24.3.09

eu sei que já disse

mas estou apaixonada pela cat power, colocando assim na mesa de jogo uma heterossexualidade que eu até julgava estar garantida. quero, no entanto, deixar o cuidado de não encararem estas minhas verdades como confissões. daqui a pouco já posso estar apaixonada por outra qualquer.

se eu fosse lésbica, era uma lésbica quenga (e não uma quenga lésbica). ainda bem que não sou, a minha mãe não ía gostar nada.

Vertigem

Viajamos num balão de ar quente. A viagem já começou há tanto tempo e ainda estamos presos à vertigem de olhar para baixo, da proximidade das nuvens.
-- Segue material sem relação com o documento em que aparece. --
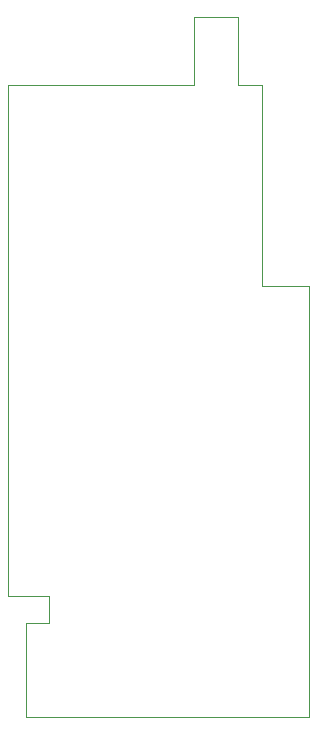
<source format=gbr>
%TF.GenerationSoftware,KiCad,Pcbnew,8.0.3-1.fc40*%
%TF.CreationDate,2024-06-24T14:15:41-04:00*%
%TF.ProjectId,OS42Micro,4f533432-4d69-4637-926f-2e6b69636164,rev?*%
%TF.SameCoordinates,Original*%
%TF.FileFunction,Profile,NP*%
%FSLAX46Y46*%
G04 Gerber Fmt 4.6, Leading zero omitted, Abs format (unit mm)*
G04 Created by KiCad (PCBNEW 8.0.3-1.fc40) date 2024-06-24 14:15:41*
%MOMM*%
%LPD*%
G01*
G04 APERTURE LIST*
%TA.AperFunction,Profile*%
%ADD10C,0.050000*%
%TD*%
G04 APERTURE END LIST*
D10*
X151500000Y-95250000D02*
X147800000Y-95250000D01*
X151500000Y-101000000D02*
X151500000Y-95250000D01*
X153500000Y-118000000D02*
X153500000Y-101000000D01*
X135500000Y-144250000D02*
X135500000Y-146500000D01*
X135500000Y-146500000D02*
X133500000Y-146500000D01*
X147800000Y-95250000D02*
X147800000Y-101000000D01*
X157500000Y-154500000D02*
X157500000Y-118000000D01*
X133500000Y-154500000D02*
X157500000Y-154500000D01*
X133500000Y-146500000D02*
X133500000Y-154500000D01*
X157500000Y-118000000D02*
X153500000Y-118000000D01*
X132000000Y-144250000D02*
X135500000Y-144250000D01*
X153500000Y-101000000D02*
X151500000Y-101000000D01*
X147800000Y-101000000D02*
X132000000Y-101000000D01*
X132000000Y-101000000D02*
X132000000Y-144250000D01*
M02*

</source>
Ainda rodamos à procura de novas perspectivas, mas quase não há alterações em qualquer dos ângulos. Viajamos no balão de ar quente juntos e quase não olhámos um para o outro. Quase não nos apercebemos de que estamos tão próximos e tão sozinhos. Viajamos com a cabeça pendurada para fora quando devíamos olharmo-nos nos olhos e sentir a viagem juntos. Quando começou a viagem? Não sei. Já perdi a referência de tempo e de espaço. O sol vai circulando, a lua também. A paisagem vai mudando. Rios, montanhas, mar, sereias, serras, vales, abismos, monstros, sonhos, campos, estradas que desprezamos por não precisarmos delas. Estamos no ar, a viajar num balão de ar quente e nem reparei se te comoveste quando subimos, voamos juntos e nem reparaste se estou com medo de cair. Quero olhar para ti mas a vertigem atrai-me. Não consigo desviar os olhos incrédulos da distância do chão, da imagem do meu corpo a esmagar-se violentamente contra o solo, do som do teu grito terrível, da sensação dos meus ossos a estilhaçarem-se como vidro. E a viagem continua.


17.3.09

a minha Danae*


Olhar olhar olhar olhar. Gastar e esgotar o acto na sua consumação ad nauseam. Decorar-lhe as linhas, aprender-lhe as cores, saber a obra de cor(ação). Depois escrever e falar sobre ela. Foda-se.
*era mais simples quando era só minha e não tinha que partilhá-la com ninguém.

6.3.09

A Ana Franco fotografa-me os sonhos.

Ciro e os lídios

Só quem for surdo não ouve o que dizem os animais, uma vez no cativeiro, dão evidentes sinais do conhecimento que têm da sua desgraça e deixam ver perfeitamente que se sentem mais mortos que vivos, continuando a viver mais para lamentarem a liberdade perdida do que por lhes agradar a servidão. (...)
Esse estratagema com que os tiranos embrutecem os súbditos está, mais do que em qualquer outro lado, explicitado no que Ciro fez aos lídios depois de se ter apoderado de Sardes. Fundou nela bordéis, tabernas e jogos públicos, mandando apregoar um decreto em que obrigava os habitantes a frequentá-los. Tão bons resultados teve esta guarnição que foi desnecessário daí em diante levantar a espada contra os lídios. Os desgraçados divertiram-se a inventar toda a casta de jogos.*

O ser humano não tem, na sua natureza, a liberdade.
E esta é uma das constatações mais tristes que fiz até hoje.